My first association with glam is David Bowie, sexual freedom and men with strong make up, dressed in a distinctive way. The exhibition reveals the style and shows how big was it’s impact to all fields of art, bringing together more than 100 pieces.

Pink walls, glitter and sparkles, David Bowie music. They all make a reliable background. Because Glam is more than a visual style. It may be understood as an attitude or state of mind.

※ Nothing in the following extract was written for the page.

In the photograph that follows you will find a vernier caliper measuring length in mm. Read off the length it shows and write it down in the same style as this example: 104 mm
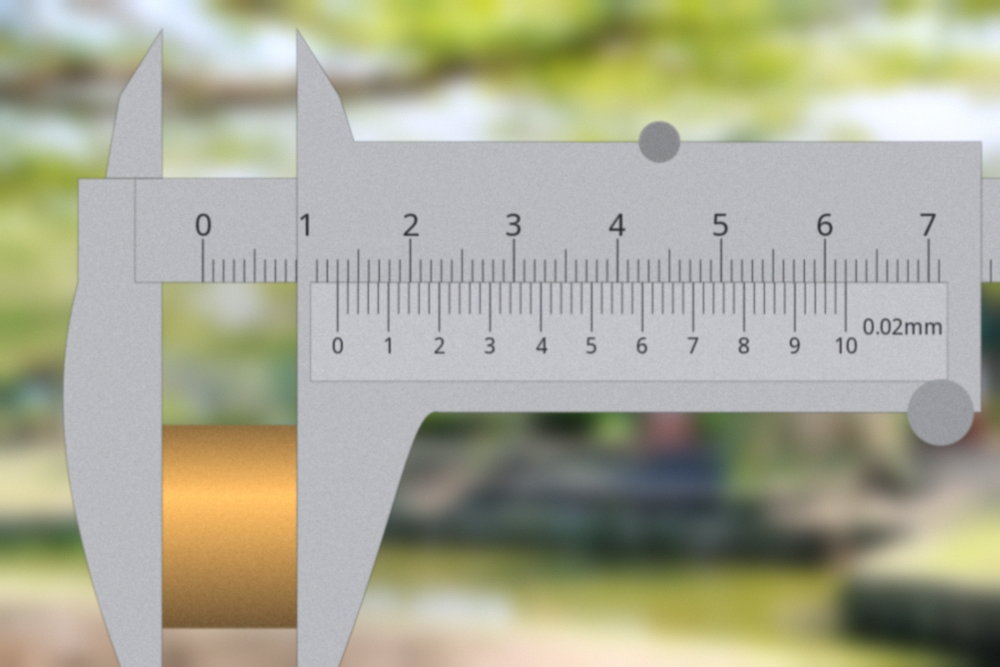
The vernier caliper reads 13.0 mm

Words which i think represents the style best are:

  • self awareness
  • self-identity
  • art infused lifestyle
  • masquerade
  • personal transformation
  • refined dandyism
  • artifice and eroticism
  • hedonism
  • amplified vision
  • extravagance,
  • experimentation
  • exhibitionism

The exhibition has presented great names like Andy Warhol, Richard Hamilton, Allen Johnes and many many other. The works of Sigmar Polke’s, David Hockney and Patrick Proctor I liked best. But the the biggest kick out I explored on the show was the diverse typography which appeared on magazine covers, posters, vinyl jackets and other illustrations or publications. Also photos of Jimmy De Sana of -which I have never heard before -affected me the most.

I find Glam! exhibition as a cool experience. The early 70’s challenge to what could be considered as fine arts, gave people freedom of life and of choice. It was a complete breakthrough. Glam inspires now and will inspire next generations as well.

Sylvia Sleig

Sylvia Sleigh born in  916 (died in 2010) was a Welsh-born naturalised American realist painter.

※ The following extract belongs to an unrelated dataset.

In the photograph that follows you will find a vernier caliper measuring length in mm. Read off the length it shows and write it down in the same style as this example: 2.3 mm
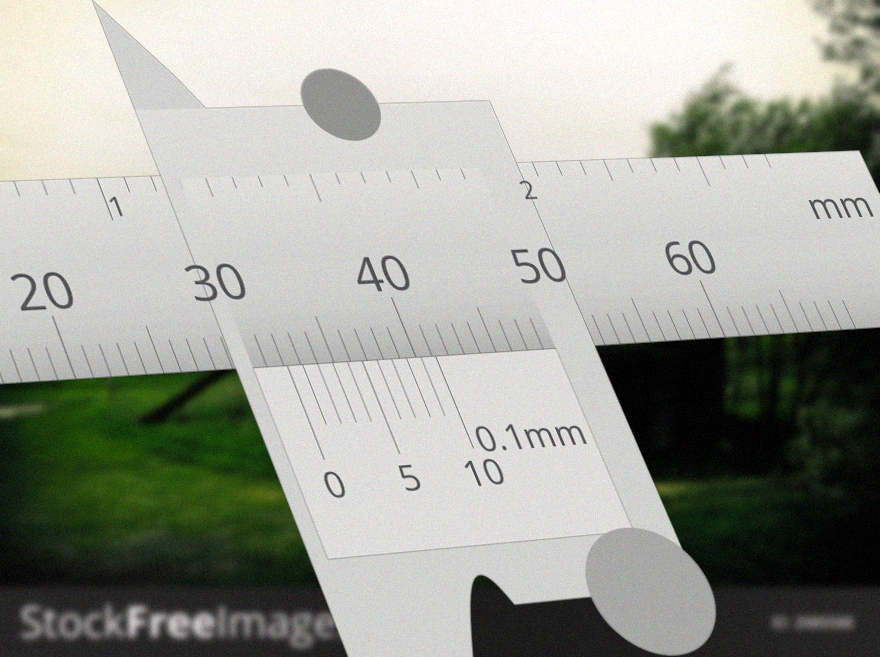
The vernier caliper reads 32.2 mm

“I feel that my paintings stress the equality of men & women (women & men). To me, women were often portrayed as sex objects in humiliating poses. I wanted to give my perspective. I liked to portray both man and woman as intelligent and thoughtful people with dignity and humanism that emphasized love and joy”.

The thing that catch the eye in her paintings are detailed and rich patterns. She thoughtfully selects colours  which I actually find a bit faded. Based on what I’ve seen in Tate I also have an impression that she overdraws the faces of people she is painting. But despite that, I think of her work as surprising, but not that impressing.

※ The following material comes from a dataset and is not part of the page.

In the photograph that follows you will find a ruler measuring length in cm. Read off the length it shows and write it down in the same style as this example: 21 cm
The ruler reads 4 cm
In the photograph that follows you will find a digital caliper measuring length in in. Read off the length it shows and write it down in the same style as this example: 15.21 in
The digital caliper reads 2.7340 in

Making Stop Motion Films on a Tiny Budget- Linda McCarthy

She is the creator of Tiny Elephants animation company, specialised in animated films in stop motion. She is the creator of cartoon strips Small Birds Singing.

What have I leart from the lecture?

  • The patience and effort you have to put to make a short stop motion clip
  • how does the set look like creating a stop motion animation, and tricks and tips how to make a illusion of space
  • the precision and importance of detail while creating the actors and the set. It made a great impression on me when Linda showed us how she made little tea pots and over ceramic vessels by her self, and ow beautiful they looked on the set. 
  • how to create a stop motion puppet, by making a frame of the body which gives the opportunity to move individual parts of the body, creating ceramic heads with every single face look the actor will present and clothing.
  • How expensive is this industry!!!!!!!!!!!!!!!!!!!!

Design and Illustration in Illustrated Publishing- Yasia Williams Leedham

Yasia Williams presented the publishing industry and what to expect from it. She works in Octopus Publishing Group.

What have I learnt from her lecture?

  • The importance of imprints. Big publishing houses are divided into departments with various genres/categories of interest. They often have their own trademark, even though they come from the same family. 
  • The design of the book helps to promote the content and personality of the people it is created for. When it comes to jacket design we have to remember that it has the biggest impact on the audience. A lot of people refer to visual effect in a book store. It’s your job to make sure the book your working on is distinguished from many others.
  • A lot of books nowadays are sold on the internet. It is important to account  it while designing the cover of the book. On the website they show only a miniature of the jacket, and no matter how it is awesome in normal size- if its illegible, nobody will give interest in it.